There will be no source or abi breakage, existing code will behave the same and in Swift 6 mode it become possible to use new [checked: Int].
It is worth to mention that such kind of design doesn't match well with Swift's safety by default on the one side, and the fact that unsafe is unsafe by design on the other.

1 Like

Yes, absolutely, this will be part of the actual proposal.

2 Likes

Unless we have "safe" / "unsafe" as formal attributes/qualifiers on functions, we have to rely on the naming convention of "UnsafeSomething" to denote unsafe constructs. "unchecked" array subscript is unsafe (instead of safely crashing the app on the relevant out of bounds precondition check the app would likely crash or misbehave unsafely at some later point), hence I'd expect to see "Unsafe" embedded in the name for the unchecked array subscript. array[x, .unsafeUnchecked] or something to that account.
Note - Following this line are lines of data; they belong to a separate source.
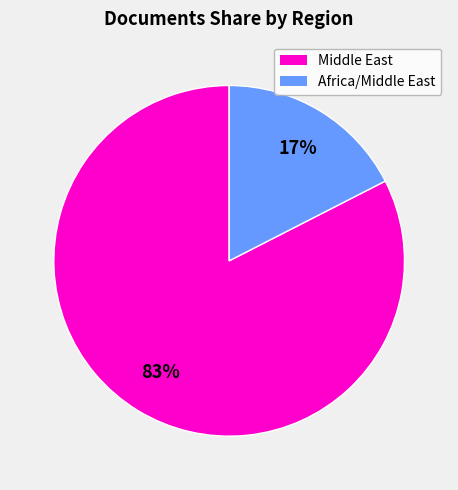

Does any single category account for the majority?

Yes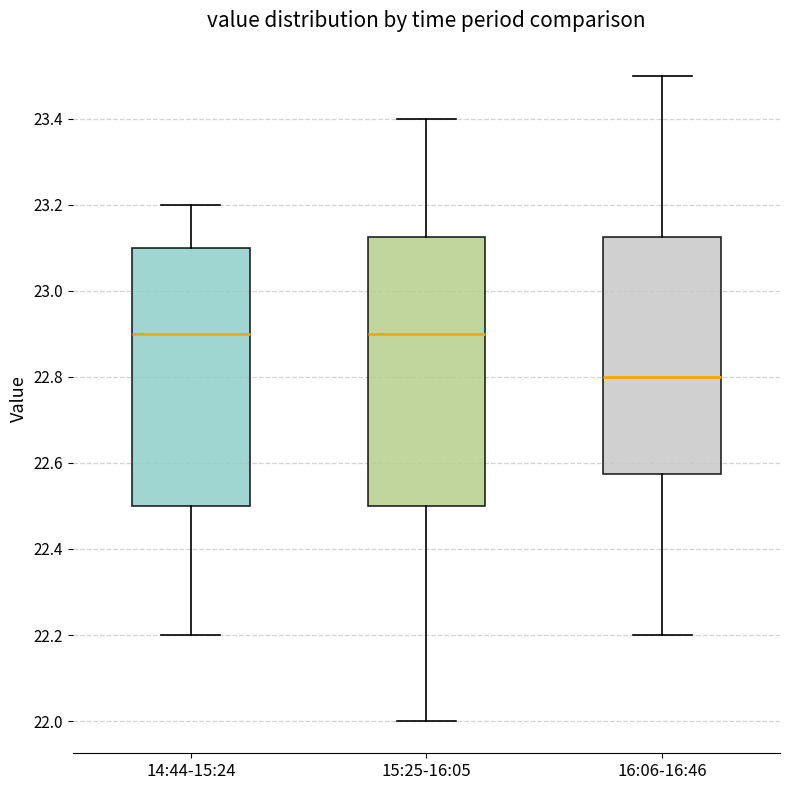

Reading left to right, read every box against the y-axis: the position of its median line, the range the box covers, and the ends of its whiskers. The values are not printed on the chart, so give them approximately, as read against the axis.

14:44-15:24: median 22.90, box 22.50 to 23.10, whiskers 22.20 to 23.20
15:25-16:05: median 22.90, box 22.50 to 23.12, whiskers 22.00 to 23.40
16:06-16:46: median 22.80, box 22.58 to 23.12, whiskers 22.20 to 23.50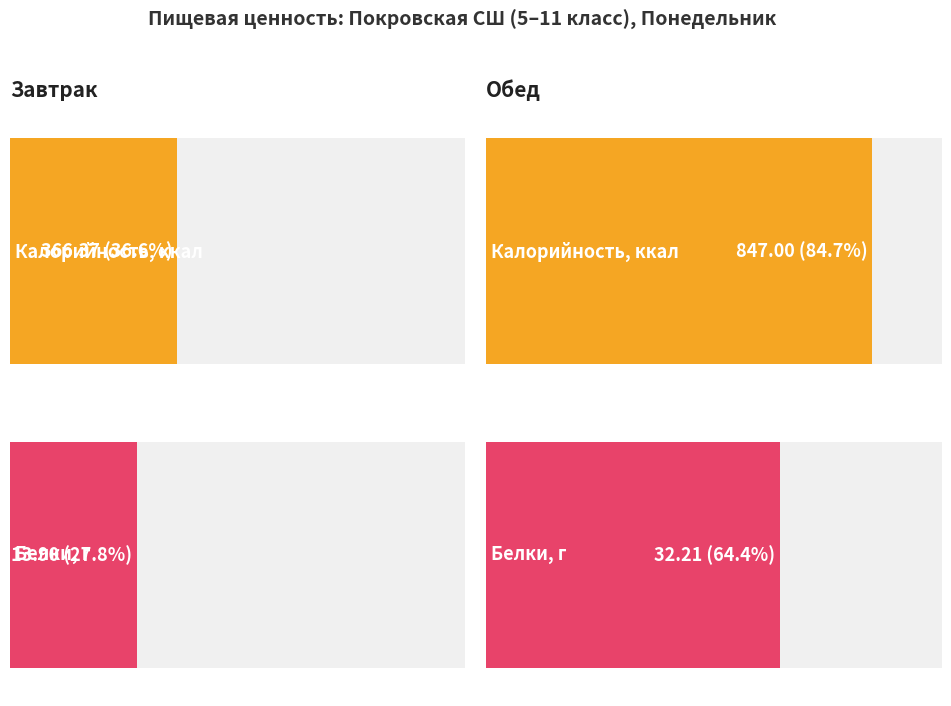

List the labels in order of Жиры value, largest first.

Обед, Завтрак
Otherwise when auditing code for unsafely we'd have to search for both "unsafe" and "unchecked" terms.

2 Likes

This isn't totally clear. Yes, it's an optimizer miss, but maybe we should be working around that in the standard library instead of waiting for the optimizer to get smarter. Explicitly unchecked subscripts can be one of the tools we use to build those workarounds.

1 Like

This is a strange divergence. If bounds checking is so cheap to be enabled by default for subscripting, why shouldnā€™t UnsafeBufferPointer.baseAddress return a type whose arithmetic operations perform bounds checking?

I would much rather this functionality be introduced under a new safe(r) but still unmanaged BufferPointer type.

2 Likes

How would that type be different from UnsafeBufferPointer itself? A raw pointer without size can't reasonably provide arithmetic with bounds checking. Perhaps one could argue that pointers alone shouldn't have arithmetic operations at all (but probably as a different proposal from this one).

1 Like

It would need to be a fat pointer.

I oppose this proposal and the comments suggesting to weaken Swift's pointer types.